Vizit yaparken en sevdiğin odalar yeni doğum yapan hastaların odalarıydı. Minik yenidoğanları görmek senden günün yorgunluğunu alıp götürüyordu. Bu yüzden iki gün önce sezaryen yaptığın vakayı en sona bırakmıştın. Odaya girip hastanı muayene ettikten sonra vizit bitmişti, artık bolca zamanın vardı. Bebeği kucağına alıp sordun.
"Peki adını ne koymayı düşünüyorsunuz?"
"Sehun doktor hanım."
"Sehun demek .... Tanıştığımıza memnun oldum Sehun."
Büyük siyah gözlerini açıp sana baktı, küçücük yüzü ve burnu vardı. Büyüyünce bütün kızları peşinden koşturacağı belliydi.
"Sizi ayırmak istemezdim ama Sehun'un muayenesini yapmam gerekiyor."
"Tabiki Dr.Do" bebeği en yakın arkadaşına teslim ettin.
Do Kyung Soo fakültenin ilk yıllarında tanışmıştınız. Zor zamanlarında en büyük destekçilerinden biriydi. Senin için bir kız kardeşten farksızdı. Evet evet kız kardeş çünkü bir erkeğin bilmemesi gereken sırlarını bile bilirdi. Asistanlık yıllarınızda ayrı kalmıştınız ama artık aynı hastenede çalışıyordunuz. İşiniz gereği de birbirinizi sıkça görebiliyordunuz.
"Sehun gayet sağlıklı annesi, bol bol emzirmeye dikkat edin. İki hafta sonra polikliniğe kontrole getirmelisiniz."
Birazcık daha Sehun'u görebilmek için muayene bitene kadar odada kalmıştın. Daha sonra Kyungsoo ile beraber odadan çıktın.
Kyungsoo eğitim nedeniyle Türkiye'deydi. Neredeyse 15 gündür doğru düzgün konuşamamıştınız. Onunla sohbet etmeyi çok özlemiştin.
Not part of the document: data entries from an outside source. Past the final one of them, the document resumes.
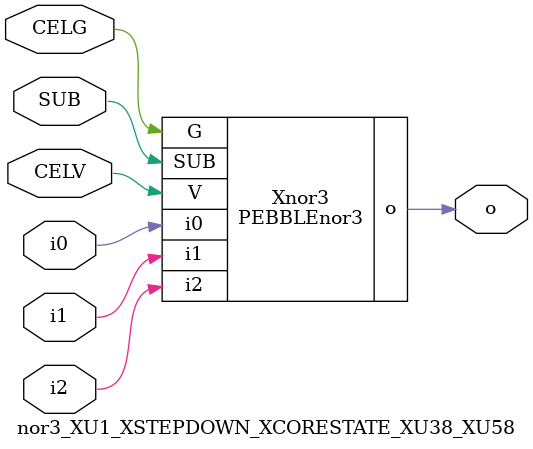
<source format=v>



module PEBBLEnor3 ( o, G, SUB, V, i0, i1, i2 );

  input i0;
  input V;
  input i2;
  input i1;
  input G;
  output o;
  input SUB;
endmodule

//Celera Confidential Do Not Copy nor3_XU1_XSTEPDOWN_XCORESTATE_XU38_XU58
//Celera Confidential Symbol Generator
//NOR3
module nor3_XU1_XSTEPDOWN_XCORESTATE_XU38_XU58 (CELV,CELG,i0,i1,i2,o,SUB);
input CELV;
input CELG;
input i0;
input i1;
input i2;
input SUB;
output o;

//Celera Confidential Do Not Copy nor3
PEBBLEnor3 Xnor3(
.V (CELV),
.i0 (i0),
.i1 (i1),
.i2 (i2),
.o (o),
.SUB (SUB),
.G (CELG)
);
//,diesize,PEBBLEnor3

//Celera Confidential Do Not Copy Module End
//Celera Schematic Generator
endmodule

</source>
"Nöbetçi değilsen bahane kabul etmiyorum akşam beraber yiyoruz. İstanbul nasıl bir şehir merak ediyorum. Uzun uzun anlatmalısın."
"Şşşşş, Bay Sırık duymasın, gelip keyfimizi kaçırmasını istemeyiz. Serviste küçük bir işim var. Akşam altıda her zamanki yerimizde buluşalım."dedikten sonra servisten ayrıldı.
Yemekte sanki senelerdir birbirinizi görmemiş gibi uzun uzun sohbet ettiniz. Çektiği fotoğrafları gösterirken bir yandan da yaşadıklarını anlatıyordu. İstanbul güzel bir şehirdi. Hele yemekleri, Kyungsoo anlattıkça ağzın sulanmıştı. İstanbul artık ölmeden önce görmen gereken şehirler listesine girmişti.
Yemekten sonra Kyungsoo'nun ısrarlarına dayanamayıp soju içmeye gittiniz. Yarın izinli günündü, biraz kafanı dağıtsan sorun olmazdı. Zaten iyi bir içici olduğun için kolay kolay sarhoş olmazdın. İkinci şişesini bitirirken Kyungsoo sordu.
"Eeee var mı artık bir damat adayımız? Çok geç olmadan evlenip çocuk sahibi olmalısın. Biliyorsun her ay yumurta kaybediyorsun."
"Hayır, yok."derken gözünün önünde geçen günkü bal dudak belirdi. Kendi anlına bir fiske attın. Saçma şeyler düşündüğünde kendine verdiğin bir cezaydı. Bardakları doldururken konuşmaya devam ettin.
"En yakın arkadaşım olarak bu görev senin. Bana en seksisinden iyi bir eş bulmalısın"dedin gülerek.
"Ahhh ahhh yakından tanıdığım öyle biri var aslında.bNasıl anlatsam sana onu. Ha şöyle kadın olsam kesinlikle onunla evlenirdim."
Gülmekten gözlerinizden yaş gelmişti.
"Ama artık yok."dedi Kyungsoo bardağını doldururken.
"Nasıl yani, öldü mü yoksa?"dedin üzülerek.
"Hayır hayır yaşıyor ama artık kadınlarla ilgilenmiyor"
"Demek cinsel tercihi değişti. Şansıma tüküreyim ama artık senin bir şansın var."